Vcluster Kubernetes distribution(k3s(default)), k8s, k0s)

eks

OS and Arch

N/A

joaocc avatar Nov 21 '23 14:11 joaocc

@joaocc thanks for creating this issue! I don't think we can do much there, you will need to remove it from manifests or delete it within vcluster and then add it again with the new parameters

FabianKramm avatar Nov 27 '23 12:11 FabianKramm

Not sure I understand the answer. Shouldn't the storage class sync work without causing these issues, which make the system unreliable (as in any restart of controller pods will cause the sync to fail)? Please note that there were no changes to the storage classes, only a restart (or failover) of vcluster pods. I haven't seen anything in the documentation stating that only specific types of storage classes (or similar) would work with the sync mechanism, or that specific fields are not correctly treated. I'm struggling to understand if you are acknowledging this is a bug but will not fix it, or if there is any workaround on this which I am not understanding. Thanks

joaocc avatar Nov 27 '23 13:11 joaocc

@joaocc the problem here is that vcluster cannot apply the storage class changes from your manifests configuration because the storage class is read only. Its like trying to do a kubectl apply -f storageclass.yaml on an existing storage class, which won't work because it already exists and cannot be changed. So you will need to manually remove that before vcluster will be apply to apply it again unfortunately. We don't know what objects have this limitation so this something thats pretty difficult todo on our side, as we also don't want to delete and recreate as this could cause other issues

FabianKramm avatar Nov 30 '23 08:11 FabianKramm

Hi. Thanks for the update. Let me try to explain why I was thinking this should not be necessary.

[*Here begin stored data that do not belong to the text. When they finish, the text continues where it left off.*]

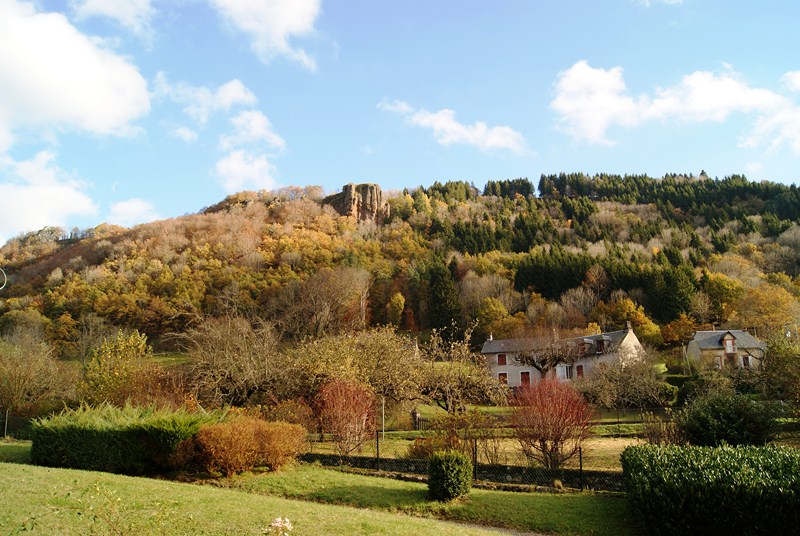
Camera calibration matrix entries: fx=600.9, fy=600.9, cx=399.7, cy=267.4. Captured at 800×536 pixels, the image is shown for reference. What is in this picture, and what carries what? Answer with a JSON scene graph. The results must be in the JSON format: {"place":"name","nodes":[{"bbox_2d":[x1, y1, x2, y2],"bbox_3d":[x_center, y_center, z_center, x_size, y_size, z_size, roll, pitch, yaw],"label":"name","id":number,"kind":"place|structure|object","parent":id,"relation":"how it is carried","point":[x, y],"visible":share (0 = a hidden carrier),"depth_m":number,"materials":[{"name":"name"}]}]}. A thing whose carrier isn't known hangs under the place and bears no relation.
{"place":"outdoors","nodes":[
{"label":"outdoors","id":0,"kind":"place"},
{"bbox_2d":[0,151,99,237],"label":"cloud","id":1,"kind":"structure","parent":0,"point":[46,210],"materials":[{"name":"white"}]},
{"bbox_2d":[0,0,154,147],"label":"cloud","id":2,"kind":"structure","parent":0,"point":[100,111],"materials":[{"name":"white"}]},
{"bbox_2d":[68,0,155,37],"label":"cloud","id":3,"kind":"structure","parent":0,"point":[97,3],"materials":[{"name":"white"}]},
{"bbox_2d":[109,197,158,226],"label":"cloud","id":4,"kind":"structure","parent":0,"point":[129,207],"materials":[{"name":"white"}]},
{"bbox_2d":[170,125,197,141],"label":"cloud","id":5,"kind":"structure","parent":0,"point":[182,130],"materials":[{"name":"white"}]},
{"bbox_2d":[153,76,257,122],"label":"cloud","id":6,"kind":"structure","parent":0,"point":[240,94],"materials":[{"name":"white"}]},
{"bbox_2d":[213,109,285,191],"label":"cloud","id":7,"kind":"structure","parent":0,"point":[227,163],"materials":[{"name":"white"}]},
{"bbox_2d":[211,0,322,67],"label":"cloud","id":8,"kind":"structure","parent":0,"point":[285,22],"materials":[{"name":"white"}]},
{"bbox_2d":[0,441,642,535],"label":"lawn","id":9,"kind":"structure","parent":0,"point":[5,469],"materials":[{"name":"green plant"}]},
{"bbox_2d":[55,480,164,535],"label":"shrub","id":10,"kind":"object","parent":9,"relation":"on","point":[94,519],"visible":1,"depth_m":5.28,"materials":[{"name":"green plant"}]},
{"bbox_2d":[30,404,211,473],"bbox_3d":[-7.574,4.622,16.297,6.096,1.686,2.725,-1,-9,3],"label":"hedge","id":11,"kind":"object","parent":9,"relation":"on","point":[74,425],"visible":0.89,"depth_m":15.51,"materials":[{"name":"green plant"}]},
{"bbox_2d":[193,416,307,475],"bbox_3d":[-4.104,4.805,16.253,3.239,1.420,2.984,-1,-9,3],"label":"orange shrub","id":12,"kind":"object","parent":9,"relation":"on","point":[282,446],"visible":0.96,"depth_m":15.65,"materials":[{"name":"orange plant"}]},
{"bbox_2d":[268,516,292,535],"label":"white flower","id":13,"kind":"object","parent":9,"relation":"on","point":[287,525],"visible":0.99,"depth_m":5.55,"materials":[{"name":"white plant"}]},
{"bbox_2d":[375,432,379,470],"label":"fence post","id":14,"kind":"object","parent":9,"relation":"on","point":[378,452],"visible":0.93,"depth_m":17.34,"materials":[{"name":"black metal"}]},
{"bbox_2d":[426,451,473,499],"bbox_3d":[1.047,4.436,12.796,1.018,0.993,0.998,-1,-9,3],"label":"round shrub","id":15,"kind":"object","parent":9,"relation":"on","point":[436,458],"visible":0.99,"depth_m":12.53,"materials":[{"name":"green plant"}]},
{"bbox_2d":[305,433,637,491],"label":"wire fence","id":16,"kind":"object","parent":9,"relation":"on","point":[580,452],"visible":0.54,"depth_m":15.95,"materials":[{"name":"black metal"}]},
{"bbox_2d":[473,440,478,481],"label":"fence post","id":17,"kind":"object","parent":9,"relation":"on","point":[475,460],"visible":0.82,"depth_m":15.48,"materials":[{"name":"black metal"}]},
{"bbox_2d":[578,447,583,490],"bbox_3d":[4.269,4.759,14.198,0.090,1.172,0.102,-1,-9,3],"label":"fence post","id":18,"kind":"object","parent":9,"relation":"on","point":[581,466],"visible":0.93,"depth_m":14.17,"materials":[{"name":"black metal"}]},
{"bbox_2d":[0,176,799,363],"label":"hill","id":19,"kind":"structure","parent":0,"point":[778,238],"materials":[{"name":"plant"}]},
{"bbox_2d":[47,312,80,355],"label":"tree","id":20,"kind":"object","parent":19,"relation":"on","point":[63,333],"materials":[{"name":"plant"}]},
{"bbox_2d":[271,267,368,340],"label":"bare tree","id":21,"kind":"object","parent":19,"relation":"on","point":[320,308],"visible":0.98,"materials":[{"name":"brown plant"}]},
{"bbox_2d":[323,183,387,222],"label":"rock outcrop","id":22,"kind":"object","parent":19,"relation":"on","point":[349,192],"visible":0.61,"materials":[{"name":"stone"}]},
{"bbox_2d":[386,291,405,328],"label":"tree","id":23,"kind":"object","parent":19,"relation":"on","point":[401,302],"visible":0.94,"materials":[{"name":"plant"}]},
{"bbox_2d":[425,260,463,335],"label":"conifer tree","id":24,"kind":"object","parent":19,"relation":"on","point":[446,293],"visible":0.77,"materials":[{"name":"green plant"}]},
{"bbox_2d":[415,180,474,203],"label":"conifer grove","id":25,"kind":"object","parent":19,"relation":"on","point":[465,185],"visible":0.36,"materials":[{"name":"green plant"}]},
{"bbox_2d":[474,296,509,334],"label":"tree","id":26,"kind":"object","parent":19,"relation":"on","point":[492,311],"visible":0.89,"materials":[{"name":"plant"}]},
{"bbox_2d":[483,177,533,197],"label":"tree","id":27,"kind":"object","parent":19,"relation":"on","point":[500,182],"visible":0.55,"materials":[{"name":"green plant"}]},
{"bbox_2d":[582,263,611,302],"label":"tree","id":28,"kind":"object","parent":19,"relation":"on","point":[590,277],"visible":0.96,"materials":[{"name":"brown plant"}]},
{"bbox_2d":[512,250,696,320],"label":"conifer forest","id":29,"kind":"object","parent":19,"relation":"on","point":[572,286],"visible":0.68,"materials":[{"name":"green plant"}]},
{"bbox_2d":[605,297,662,342],"label":"autumn tree","id":30,"kind":"object","parent":19,"relation":"on","point":[627,310],"visible":0.73,"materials":[{"name":"plant"}]},
{"bbox_2d":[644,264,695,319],"label":"conifer tree","id":31,"kind":"object","parent":19,"relation":"on","point":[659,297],"visible":0.77,"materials":[{"name":"green plant"}]},
{"bbox_2d":[545,172,799,219],"label":"conifer forest","id":32,"kind":"object","parent":19,"relation":"on","point":[619,178],"visible":0.68,"materials":[{"name":"green plant"}]},
{"bbox_2d":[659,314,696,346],"label":"autumn tree","id":33,"kind":"object","parent":19,"relation":"on","point":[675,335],"visible":0.79,"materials":[{"name":"orange plant"}]},
{"bbox_2d":[699,271,744,322],"label":"tree","id":34,"kind":"object","parent":19,"relation":"on","point":[720,289],"visible":0.86,"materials":[{"name":"plant"}]},
{"bbox_2d":[733,283,798,336],"label":"tree","id":35,"kind":"object","parent":19,"relation":"on","point":[764,303],"visible":0.87,"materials":[{"name":"plant"}]},
{"bbox_2d":[0,0,799,245],"label":"sky","id":36,"kind":"structure","parent":0,"point":[5,227],"materials":[{"name":"blue"}]},
{"bbox_2d":[379,98,527,152],"label":"cloud","id":37,"kind":"structure","parent":0,"point":[437,122],"materials":[{"name":"white"}]},
{"bbox_2d":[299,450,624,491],"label":"low wall","id":38,"kind":"structure","parent":0,"point":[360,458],"depth_m":15.97,"materials":[{"name":"stone"}]},
{"bbox_2d":[310,403,673,469],"label":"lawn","id":39,"kind":"structure","parent":0,"point":[518,443],"materials":[{"name":"green plant"}]},
{"bbox_2d":[314,378,376,457],"bbox_3d":[-1.855,5.106,20.256,2.477,2.833,2.509,-3,-9,14],"label":"red shrub","id":40,"kind":"object","parent":39,"relation":"on","point":[342,425],"visible":0.98,"depth_m":19.93,"materials":[{"name":"red plant"}]},
{"bbox_2d":[291,326,423,408],"bbox_3d":[-2.410,6.037,33.645,8.088,5.902,7.476,-6,-11,30],"label":"tree","id":41,"kind":"object","parent":39,"relation":"on","point":[381,347],"visible":0.92,"depth_m":32.45,"materials":[{"name":"plant"}]},
{"bbox_2d":[380,397,385,439],"bbox_3d":[-0.762,6.706,26.816,0.183,2.120,0.180,-1,-9,3],"label":"pole","id":42,"kind":"object","parent":39,"relation":"on","point":[384,402],"visible":0.77,"depth_m":26.78,"materials":[{"name":"metal"}]},
{"bbox_2d":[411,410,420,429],"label":"gate post","id":43,"kind":"structure","parent":39,"relation":"on","point":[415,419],"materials":[{"name":"stone"}]},
{"bbox_2d":[411,410,495,459],"bbox_3d":[1.726,5.460,18.947,2.889,1.900,2.574,-5,-10,26],"label":"shrub","id":44,"kind":"object","parent":39,"relation":"on","point":[456,425],"visible":0.74,"depth_m":18.68,"materials":[{"name":"brown plant"}]},
{"bbox_2d":[418,327,504,413],"bbox_3d":[3.156,6.429,35.913,6.298,5.763,6.145,-8,-12,39],"label":"tree","id":45,"kind":"object","parent":39,"relation":"on","point":[446,394],"visible":0.96,"depth_m":35.10,"materials":[{"name":"plant"}]},
{"bbox_2d":[510,376,590,469],"bbox_3d":[4.525,4.662,18.060,2.757,2.955,2.783,-4,-10,18],"label":"red shrub","id":46,"kind":"object","parent":39,"relation":"on","point":[558,438],"visible":0.97,"depth_m":17.68,"materials":[{"name":"red plant"}]},
{"bbox_2d":[578,354,670,407],"bbox_3d":[14.535,7.718,39.160,6.187,4.352,5.523,-1,-9,3],"label":"bare tree","id":47,"kind":"object","parent":39,"relation":"on","point":[622,394],"visible":0.97,"depth_m":38.46,"materials":[{"name":"plant"}]},
{"bbox_2d":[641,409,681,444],"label":"shrub","id":48,"kind":"object","parent":39,"relation":"on","point":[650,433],"visible":0.7,"depth_m":21.46,"materials":[{"name":"plant"}]},
{"bbox_2d":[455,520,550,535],"label":"path","id":49,"kind":"structure","parent":0,"point":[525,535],"materials":[{"name":"grey"}]},
{"bbox_2d":[480,324,644,388],"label":"house","id":50,"kind":"structure","parent":0,"point":[511,383],"materials":[{"name":"stone"}]},
{"bbox_2d":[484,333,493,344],"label":"chimney","id":51,"kind":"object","parent":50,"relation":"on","point":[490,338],"visible":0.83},
{"bbox_2d":[497,353,505,364],"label":"window","id":52,"kind":"structure","parent":50,"relation":"in","point":[501,361],"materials":[{"name":"red wood"}]},
{"bbox_2d":[498,372,507,383],"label":"window","id":53,"kind":"structure","parent":50,"relation":"in","point":[503,378],"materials":[{"name":"red wood"}]},
{"bbox_2d":[520,371,530,385],"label":"window","id":54,"kind":"structure","parent":50,"relation":"in","point":[523,374],"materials":[{"name":"red wood"}]},
{"bbox_2d":[556,365,570,379],"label":"window","id":55,"kind":"structure","parent":50,"relation":"in","point":[558,372],"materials":[{"name":"white"}]},
{"bbox_2d":[576,364,583,376],"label":"window","id":56,"kind":"structure","parent":50,"relation":"in","point":[580,366],"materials":[{"name":"red wood"}]},
{"bbox_2d":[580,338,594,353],"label":"dormer window","id":57,"kind":"structure","parent":50,"relation":"on","point":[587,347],"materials":[{"name":"grey"}]},
{"bbox_2d":[595,337,606,352],"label":"dormer window","id":58,"kind":"structure","parent":50,"relation":"in","point":[601,343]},
{"bbox_2d":[625,320,631,329],"bbox_3d":[22.099,5.767,57.996,0.512,1.408,0.568,-1,-9,3],"label":"chimney","id":59,"kind":"object","parent":50,"relation":"on","point":[628,325],"visible":0.91,"depth_m":57.85,"materials":[{"name":"stone"}]},
{"bbox_2d":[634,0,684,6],"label":"cloud","id":60,"kind":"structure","parent":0,"point":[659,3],"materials":[{"name":"white"}]},
{"bbox_2d":[547,60,799,147],"label":"cloud","id":61,"kind":"structure","parent":0,"point":[590,122],"materials":[{"name":"white"}]},
{"bbox_2d":[686,328,766,370],"label":"house","id":62,"kind":"structure","parent":0,"point":[699,338],"materials":[{"name":"grey stone"}]},
{"bbox_2d":[713,355,722,367],"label":"window","id":63,"kind":"structure","parent":62,"relation":"in","point":[719,363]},
{"bbox_2d":[723,336,734,352],"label":"window","id":64,"kind":"structure","parent":62,"relation":"in","point":[728,346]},
{"bbox_2d":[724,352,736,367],"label":"door","id":65,"kind":"structure","parent":62,"relation":"in","point":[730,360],"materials":[{"name":"brown"}]},
{"bbox_2d":[742,355,750,367],"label":"window","id":66,"kind":"structure","parent":62,"relation":"in","point":[744,361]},
{"bbox_2d":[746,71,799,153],"label":"cloud","id":67,"kind":"structure","parent":0,"point":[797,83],"materials":[{"name":"white"}]},
{"label":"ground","id":68,"kind":"structure","parent":0},
{"bbox_2d":[0,267,7,290],"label":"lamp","id":69,"kind":"object","parent":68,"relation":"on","point":[0,288],"visible":0.99,"depth_m":13.78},
{"bbox_2d":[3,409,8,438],"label":"fence post","id":70,"kind":"object","parent":68,"relation":"on","point":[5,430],"visible":0.93,"depth_m":23.91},
{"bbox_2d":[0,330,76,424],"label":"tree","id":71,"kind":"object","parent":68,"relation":"on","point":[13,369],"visible":0.99,"depth_m":31.01,"materials":[{"name":"plant"}]},
{"bbox_2d":[82,329,154,406],"bbox_3d":[-14.742,6.038,31.485,4.118,5.536,4.171,-3,-10,16],"label":"tree","id":72,"kind":"object","parent":68,"relation":"on","point":[122,347],"visible":0.9,"depth_m":30.83,"materials":[{"name":"plant"}]},
{"bbox_2d":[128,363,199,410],"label":"shrub","id":73,"kind":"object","parent":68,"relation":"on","point":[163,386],"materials":[{"name":"brown plant"}]},
{"bbox_2d":[176,314,291,405],"bbox_3d":[-9.500,5.996,34.852,7.692,6.872,7.232,-6,-11,29],"label":"bare tree","id":74,"kind":"object","parent":68,"relation":"on","point":[232,374],"visible":0.98,"depth_m":33.77,"materials":[{"name":"brown plant"}]},
{"bbox_2d":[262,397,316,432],"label":"shrub","id":75,"kind":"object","parent":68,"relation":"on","point":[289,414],"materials":[{"name":"brown plant"}]},
{"bbox_2d":[512,330,582,381],"bbox_3d":[11.636,7.725,47.406,6.115,6.192,5.751,-4,-10,21],"label":"bare tree","id":76,"kind":"object","parent":68,"relation":"on","point":[542,361],"visible":0.93,"depth_m":46.91,"materials":[{"name":"brown plant"}]},
{"bbox_2d":[620,441,799,535],"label":"hedge","id":77,"kind":"object","parent":68,"relation":"on","point":[666,461],"visible":1,"depth_m":9.12,"materials":[{"name":"green plant"}]},
{"bbox_2d":[677,392,779,447],"bbox_3d":[11.092,5.404,20.377,3.566,2.325,3.190,-1,-9,3],"label":"shrub","id":78,"kind":"object","parent":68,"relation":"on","point":[728,413],"visible":0.9,"depth_m":19.68,"materials":[{"name":"green plant"}]},
{"bbox_2d":[761,335,799,413],"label":"tree","id":79,"kind":"object","parent":68,"relation":"on","point":[777,371],"visible":0.99,"depth_m":29.00,"materials":[{"name":"green plant"}]}
]}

  • Storage classes are indeed write-once.
  • Re-running kubectl apply -f storageclass.yaml (or the equivalent terraform kubectl_manifestor kubernetes_manifest) should be OK as long as there are no changes to the storage class, as kubectl is idempotent.
  • Problems usually occur if:
    1. kubectl create is called/used instead of kubectl apply (or whatever equivalent is on k8s APIs);
    2. there are changes to the content of the storage class (which can happen if sync replicates a set of parameters that include dynamically generated ones - think UID or others)
  • I didn't have time to look at vcluster code for sync of storage classes, but maybe one or both of the points are happening; since it is controlled by a separate sync parameter (sync.storageclasses), I was assuming it would be possible (conceptually) to have a specific sync behaviour for storage classes (where the API indicates the fields that can be safely re-applied).

Hope this makes sense, and please excuse me if I am doing any oversimplification of how syncer works :) Thanks

joaocc avatar Nov 30 '23 16:11 joaocc

Hey! I was not able to reproduce your issue, the vcluster pods started again without any problem on my end. I will close this issue, please reopen if you are able to reproduce with the last vcluster version and please send us both the synced and host storage classes, plus any relevant logs

facchettos avatar Feb 19 '24 15:02 facchettos